Beberapa negara telah berhasil menerapkan e-voting dalam pilkada seperti Nigeria, India, dan Brasil. Kabupaten Jembrana juga telah menerapkan e-voting dalam skala kecil khususnya dalam pemilihan kepala desa. Berdasarkan penerapan e-voting di Kabupaten tersebut diperoleh bahwa e-voting merupakan suatu konsep pemilihan yang memiliki keuntungan yang sangat banyak khususnya penghematan anggaran dalam jangka panjang karena mesin untuk e-voting dapat dipergunakan secara berkelanjutan. Selain itu, sistem e-voting memiliki keuntungan lain berupa transparansi data, keakuratan, dan kecepatan. Menurut Junaidi (2011), dalam pemilihan kepala desa dengan sistem e-voting, rata-rata waktu yang dibutuhkan pemilih untuk memberikan suaranya hanya 25.83 detik. Tingkat keakuratan hasil pemilihan akan lebih tinggi karena bebas dari kesalahan perhitungan manual dan kemungkinan manipulasi data.
Kecepatan dalam memilih menggunakan e-voting tampak pada penelitian yang dilakukan oleh Pemerintah Kabupaten Jembrana terkait Pengaruh e-voting terhadap jumlah TPS melalui perbandingan antara jumlah TPS pada Pilkades dengan jumlah TPS pada pemilihan presiden tahun 2009 di lima kecamatan. Hasilnya adalah TPS yang dibutuhkan untuk Pilpres 2009 menggunakan surat suara di lima kecamatan adalah 373 TPS dengan rata-rata pemilih 548 orang per TPS sedangkan dengan metode e-voting hanya membutuhkan 254 TPS (32% lebih sedikit) dan rata-rata pemilih 806 orang per TPS atau 47% lebih banyak (Warta Ekonomi dan Dian Rakyat, 2010: 21-22).

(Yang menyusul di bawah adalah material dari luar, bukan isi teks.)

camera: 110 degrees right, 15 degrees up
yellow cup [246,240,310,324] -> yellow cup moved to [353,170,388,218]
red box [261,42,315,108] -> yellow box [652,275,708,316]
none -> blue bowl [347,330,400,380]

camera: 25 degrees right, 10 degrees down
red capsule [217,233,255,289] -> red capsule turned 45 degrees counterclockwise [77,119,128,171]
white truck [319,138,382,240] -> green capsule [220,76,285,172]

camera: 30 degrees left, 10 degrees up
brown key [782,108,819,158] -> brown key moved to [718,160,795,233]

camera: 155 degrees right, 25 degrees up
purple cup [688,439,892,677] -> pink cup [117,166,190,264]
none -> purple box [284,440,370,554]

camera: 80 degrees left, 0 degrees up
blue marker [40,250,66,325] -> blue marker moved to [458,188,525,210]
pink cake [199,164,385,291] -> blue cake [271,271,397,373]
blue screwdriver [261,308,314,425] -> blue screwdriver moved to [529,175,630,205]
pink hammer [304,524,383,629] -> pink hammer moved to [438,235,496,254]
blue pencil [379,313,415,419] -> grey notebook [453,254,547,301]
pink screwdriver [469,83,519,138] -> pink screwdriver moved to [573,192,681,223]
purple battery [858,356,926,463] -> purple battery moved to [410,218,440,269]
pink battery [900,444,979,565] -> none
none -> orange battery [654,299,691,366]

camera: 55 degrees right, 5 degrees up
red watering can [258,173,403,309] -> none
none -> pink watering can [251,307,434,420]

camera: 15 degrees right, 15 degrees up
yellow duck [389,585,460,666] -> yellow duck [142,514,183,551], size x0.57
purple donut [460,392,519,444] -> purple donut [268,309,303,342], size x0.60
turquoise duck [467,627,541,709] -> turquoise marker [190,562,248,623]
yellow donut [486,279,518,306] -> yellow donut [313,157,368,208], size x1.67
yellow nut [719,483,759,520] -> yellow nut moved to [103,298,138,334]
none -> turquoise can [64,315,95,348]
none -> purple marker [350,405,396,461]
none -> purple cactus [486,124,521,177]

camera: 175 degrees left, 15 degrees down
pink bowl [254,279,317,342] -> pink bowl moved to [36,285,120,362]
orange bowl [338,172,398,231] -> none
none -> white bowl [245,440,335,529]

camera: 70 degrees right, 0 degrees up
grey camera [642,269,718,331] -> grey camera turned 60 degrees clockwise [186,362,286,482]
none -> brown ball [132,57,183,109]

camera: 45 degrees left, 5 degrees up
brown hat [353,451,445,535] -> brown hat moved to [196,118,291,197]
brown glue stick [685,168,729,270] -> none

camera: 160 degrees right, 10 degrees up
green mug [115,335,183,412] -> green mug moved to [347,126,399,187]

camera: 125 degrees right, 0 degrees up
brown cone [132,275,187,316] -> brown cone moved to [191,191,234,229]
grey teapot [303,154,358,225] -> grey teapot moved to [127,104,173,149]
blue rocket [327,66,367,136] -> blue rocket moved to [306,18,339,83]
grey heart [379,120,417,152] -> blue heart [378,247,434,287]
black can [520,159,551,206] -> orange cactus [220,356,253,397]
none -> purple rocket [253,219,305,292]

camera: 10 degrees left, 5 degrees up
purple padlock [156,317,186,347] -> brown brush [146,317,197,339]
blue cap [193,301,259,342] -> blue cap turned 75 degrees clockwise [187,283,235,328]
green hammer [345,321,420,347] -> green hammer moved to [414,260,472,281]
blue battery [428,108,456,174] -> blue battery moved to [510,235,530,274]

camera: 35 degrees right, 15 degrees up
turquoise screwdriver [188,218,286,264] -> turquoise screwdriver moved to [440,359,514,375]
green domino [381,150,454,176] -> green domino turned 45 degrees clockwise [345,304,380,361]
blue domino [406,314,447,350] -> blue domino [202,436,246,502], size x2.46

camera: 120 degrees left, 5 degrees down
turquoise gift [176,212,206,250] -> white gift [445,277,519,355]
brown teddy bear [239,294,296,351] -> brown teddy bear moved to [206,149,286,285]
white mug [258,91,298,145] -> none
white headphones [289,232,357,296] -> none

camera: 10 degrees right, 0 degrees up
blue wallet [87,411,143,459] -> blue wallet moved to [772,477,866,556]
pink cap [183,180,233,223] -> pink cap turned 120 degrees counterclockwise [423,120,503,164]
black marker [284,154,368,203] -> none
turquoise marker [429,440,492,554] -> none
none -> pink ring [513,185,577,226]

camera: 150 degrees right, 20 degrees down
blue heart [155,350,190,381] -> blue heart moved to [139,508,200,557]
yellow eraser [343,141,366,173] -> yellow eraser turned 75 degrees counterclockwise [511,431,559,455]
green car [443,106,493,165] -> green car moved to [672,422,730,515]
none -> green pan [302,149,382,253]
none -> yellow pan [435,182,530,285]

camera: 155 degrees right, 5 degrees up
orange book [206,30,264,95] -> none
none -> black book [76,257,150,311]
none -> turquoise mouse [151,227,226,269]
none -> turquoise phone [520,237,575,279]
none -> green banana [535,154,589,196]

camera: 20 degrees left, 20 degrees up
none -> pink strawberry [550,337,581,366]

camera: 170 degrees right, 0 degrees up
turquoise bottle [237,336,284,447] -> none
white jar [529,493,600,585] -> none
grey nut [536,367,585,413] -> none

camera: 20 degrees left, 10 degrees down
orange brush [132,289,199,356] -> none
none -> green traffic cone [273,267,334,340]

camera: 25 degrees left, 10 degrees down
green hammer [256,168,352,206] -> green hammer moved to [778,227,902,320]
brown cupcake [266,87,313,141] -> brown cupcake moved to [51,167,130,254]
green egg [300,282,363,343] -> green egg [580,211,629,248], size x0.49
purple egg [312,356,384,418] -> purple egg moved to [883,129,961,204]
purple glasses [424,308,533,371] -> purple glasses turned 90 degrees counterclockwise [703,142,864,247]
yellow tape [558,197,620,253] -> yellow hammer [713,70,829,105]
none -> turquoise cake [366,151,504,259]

Dari data tersebut bahwa penghematan yang diperoleh melalui sistem e-voting adalah penghematan jumlah birokrat terkait sehingga penghematan akan menjadi lebih besar ketika pilkada serentak menggunakan sistem pemungutan suara melalui e-voting.
Mewujudkan pilkada serentak yang transparan, adil, akurat, dan dapat dipertanggunggjawabkan membutuhkan sinergitas antara 4 komponen dengan konsep Trigonal Planar. Konsep Trigonal Planar medeskripsikan kerjasama antara akademisi (Academician), bisnis (Business), pemerintah (Government) dan masyarakat (Community) yang memiliki kutub tersendiri tetapi memiliki persinggungan pada tujuan untuk mencapai kesejahteraan masyarakat. Untuk menyukseskan pilkada serentak menggunakan metode e-voting, pemerintah berkewajiban untuk membuat suatu kebijakan yang mengatur tentang penyelenggaraan pilkada serentak seperti yang telah dilakukan oleh negara India. Akademisi yang merupakan bagian masyarakat yang memiliki latar belakang pendidikan baik dalam bidang politik dan teknologi melakukan pengabdian berupa sosialisasi kepada masyarakat secara langsung untuk menjelaskan sistem baru pilkada serentak. Bisnis atau pihak swasta memiliki andil dalam memberikan dukungan kepada pemerintah untuk penyediaan mesin atau alat yang dibutuhkan. Masyarakat memiliki kewajiban untuk mendukung sistem pilkada serentak melalui pemilihan kepala daerah yang berkompeten.